The Food and Drug Administration’s embattled vaccine chief, Dr Vinay Prasad, is once again leaving the agency – the second time in less than a year that he’s departed after decisions involving the review of vaccinations and specialty drugs for rare diseases.
FDA commissioner Marty Makary announced the news to FDA staff in an email late Friday, saying Prasad would depart at the end of April.
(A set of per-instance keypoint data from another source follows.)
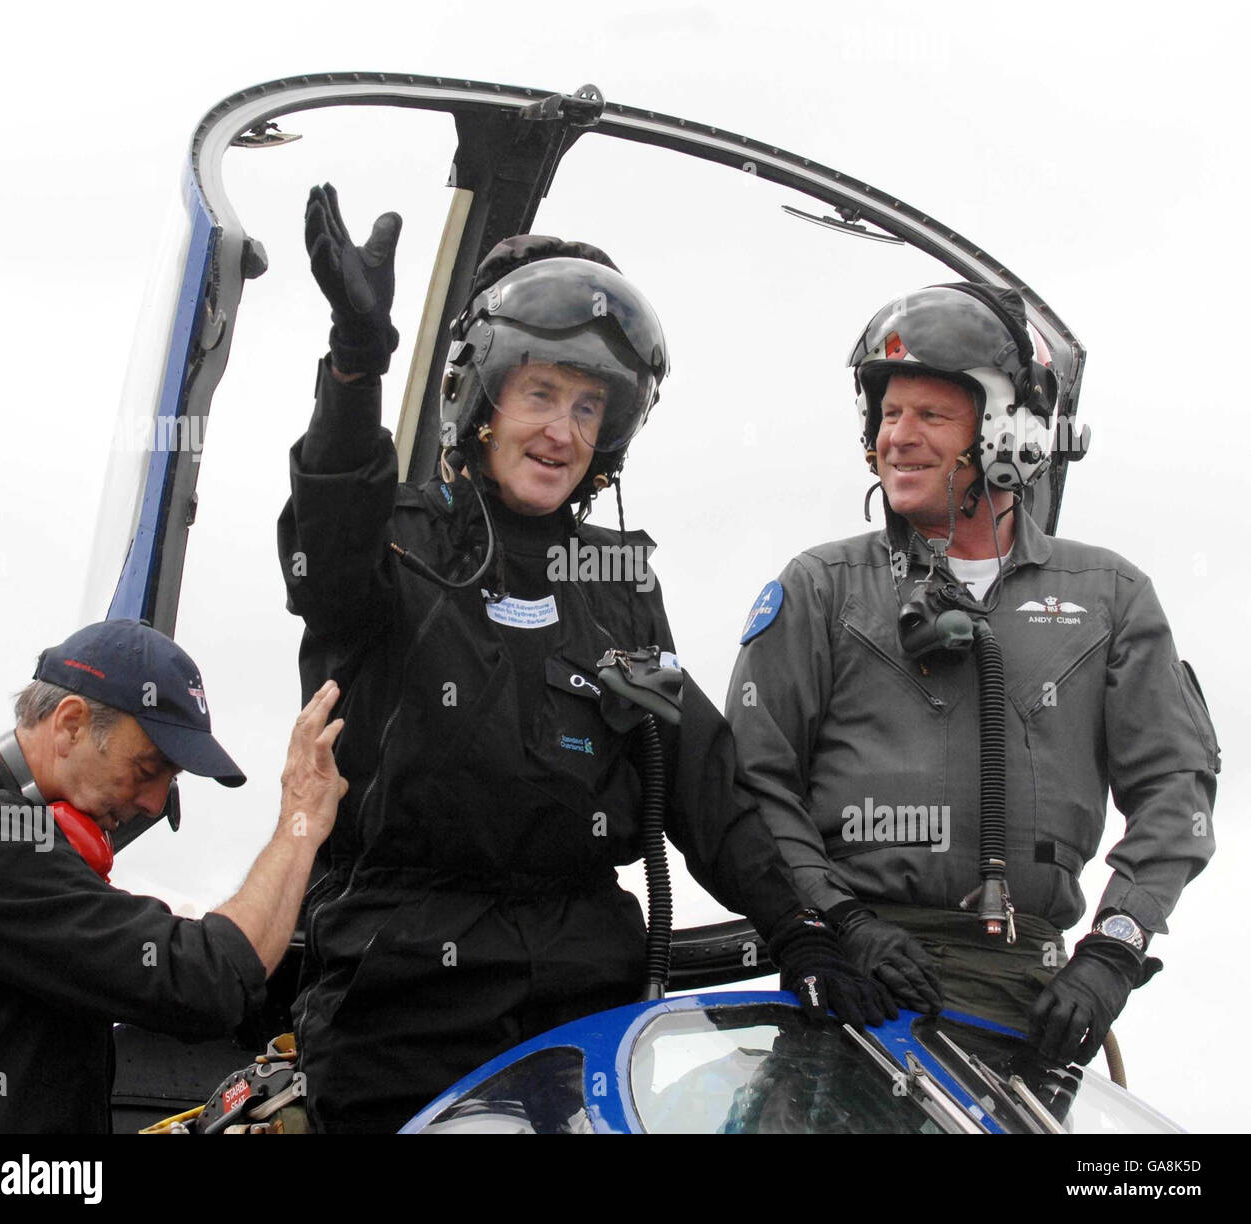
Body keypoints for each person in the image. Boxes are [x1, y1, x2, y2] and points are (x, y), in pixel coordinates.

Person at [277, 184, 891, 1133]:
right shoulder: (393, 541)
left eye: (588, 405)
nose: (561, 431)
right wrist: (356, 367)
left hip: (583, 1003)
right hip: (403, 993)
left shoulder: (615, 581)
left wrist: (801, 926)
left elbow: (703, 782)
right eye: (539, 394)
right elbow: (326, 526)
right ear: (483, 399)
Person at [728, 282, 1219, 1065]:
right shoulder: (821, 588)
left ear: (1002, 433)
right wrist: (837, 924)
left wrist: (1115, 952)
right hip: (854, 990)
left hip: (1024, 1004)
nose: (900, 438)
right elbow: (752, 781)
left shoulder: (1109, 595)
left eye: (931, 415)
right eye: (889, 414)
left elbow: (1176, 789)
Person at [0, 619, 347, 1133]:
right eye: (146, 770)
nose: (154, 804)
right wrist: (301, 818)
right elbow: (206, 981)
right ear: (70, 723)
Makary said Prasad would return to his academic job at the University of California, San Francisco.
Prasad’s latest ouster follows a string of high-profile controversies involving the FDA’s review of vaccines, gene therapies and biotech drugs in which companies have criticized the agency for reversing itself, in some cases calling for new trials of products previously greenlighted by regulators.
In July, Prasad was briefly forced from his job after running afoul of biotech executives, patient groups and conservative allies of Donald Trump. He was reinstated less than two weeks later with the backing of health secretary Robert F Kennedy Jr and Makary.
A longtime academic and critic of the FDA’s standards for drug reviews, Prasad has taken a seemingly contradictory approach to regulation since arriving at the FDA last May. On repeated occasions, Prasad has joined Makary in announcing steps to make FDA drug reviews faster and easier for companies. But he also has imposed new warnings and study requirements for some biotech drugs and vaccines, particularly Covid shots that have long been a target for Kennedy, a longtime anti-vaccine activist before joining the Trump administration.